# converting dryer plug to welder? and extension cord? whats the safest way?



## ls325ci (Oct 2, 2014)

just so theres no confusion(due to my lack of knowledge on terminology or part names) here is what i want to do.


heres what i have









this is what i need to plug












I purchased a mig welder 151(chicago electric)

the garage is wired with a 10-30 receptacle. my options are as follows. please suggest which you think is safest. or add what you would do instead.
extension will be 30' of 10/3 cable/wire

1. keep the dryer receptacle and buy the following.
10-30 plug.
SOOW 10/3 wires from home depot(will be used as extension cord.) heres the numbers on them
(UL) C(UL) SOOW 3/C 10AWG(5.26mm^2) 105*C VW-1 600V E215210 100281-001
buy a box to put the 6-50 receptacle.

Issue i see with this is that the receptacle is mobile and not wall mounted. not to mention the box is metal and ground is connected to box? will this be a problem?


2. keep the dryer receptacle
hardwire the extension cord directly to the welder. meaning
buy 10-30 plug
SOOW 10/30 wires (connect this directly to welder.) 
this seems safer since i wont have a mobile plug in box. my welder will just have a long cable which is fine with me.

3. change out the receptacle on the wall to 6-50.
this seems like the best idea but do i need to change anything else?
I own the home and i know i wont be putting a dryer in the garage plus a 6-50 plug could prove more usefull in case i purchase more high voltage tools.

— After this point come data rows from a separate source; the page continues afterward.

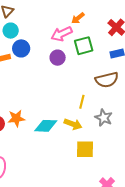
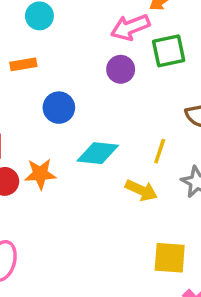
blue circle: (21, 48) -> (59, 108), moved
cyan diamond: (46, 126) -> (98, 153), moved
yellow square: (85, 149) -> (170, 258), moved

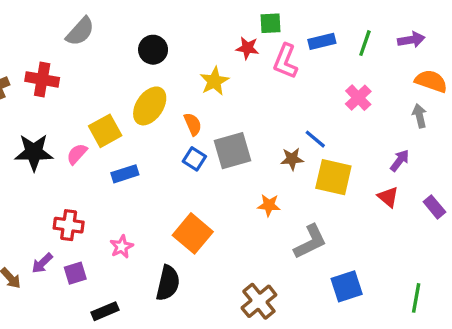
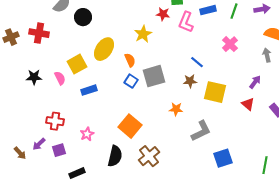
black circle: (153, 50) -> (83, 17), moved
blue line: (315, 139) -> (197, 62), moved
black star: (34, 152) -> (34, 77), size x0.7
pink semicircle: (77, 154) -> (60, 78), turned 112
brown cross: (259, 301) -> (149, 156), moved

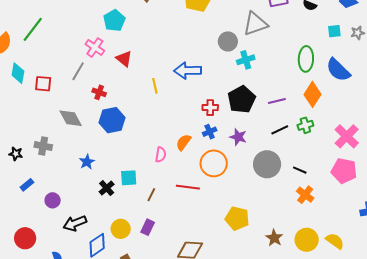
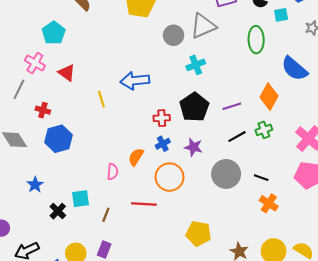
cyan square: (334, 31) -> (281, 15), moved
gray circle: (228, 41) -> (174, 35), moved
green ellipse: (306, 59) -> (256, 40), moved

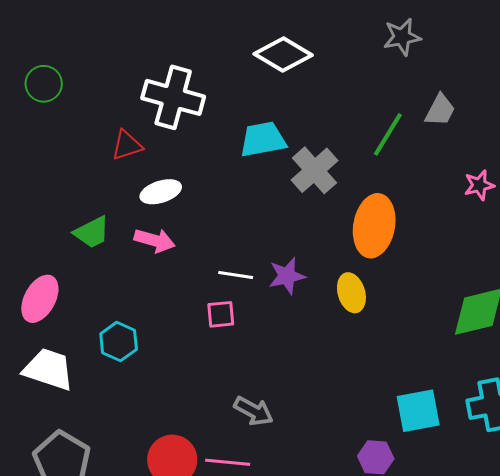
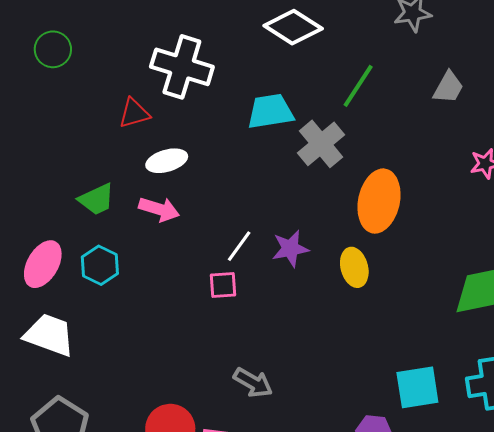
green line: (388, 134) -> (358, 86), moved
white line: (236, 275) -> (239, 246), turned -64
cyan hexagon: (119, 342) -> (100, 265), moved

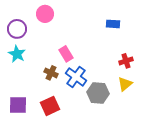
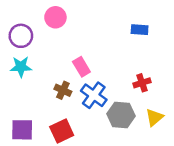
cyan star: (17, 54) -> (21, 67), turned -30
red cross: (126, 61) -> (142, 83), moved
yellow triangle: (125, 84) -> (154, 117), moved

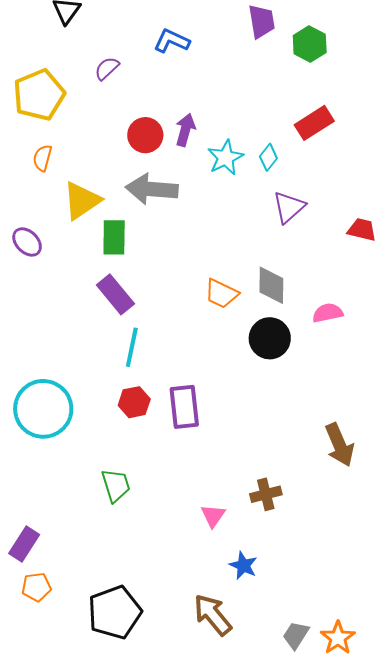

now this raised a few questions.
1. both have 3 prongs.dryer plug has live , live and neutral. my mig welder has live, live and green (ground) 
would i be able to connect the neutral to the ground? or is this a safety issue(I saw that ground to neutral is a no no but does the neutral in dryer plug serve as a ground?)
2. How do i properly convert the wall receptacle to 6-50?
The 6-50 receptacle only have 3 wires on the back. live live and one labeled green. does the green connect to the ground or the neutral bar in sub panel?
if to the neutral then i can just swap out the receptacle and not mess with sub panel connectors. but if ground then i loose the neutral?

please advise. thank you


----------



## rlc3854 (Dec 30, 2007)

Uh you didn't read the rules did you? IBTL.


----------



## denny3992 (Jul 12, 2010)

Ibtl


----------



## ls325ci (Oct 2, 2014)

i did not. i didnt see it on this sub forums... ill go searching for it now.


----------



## ls325ci (Oct 2, 2014)

I cant seem to edit/delete the thread. 
I apologize. going to go find the DIY forums.

thanks


----------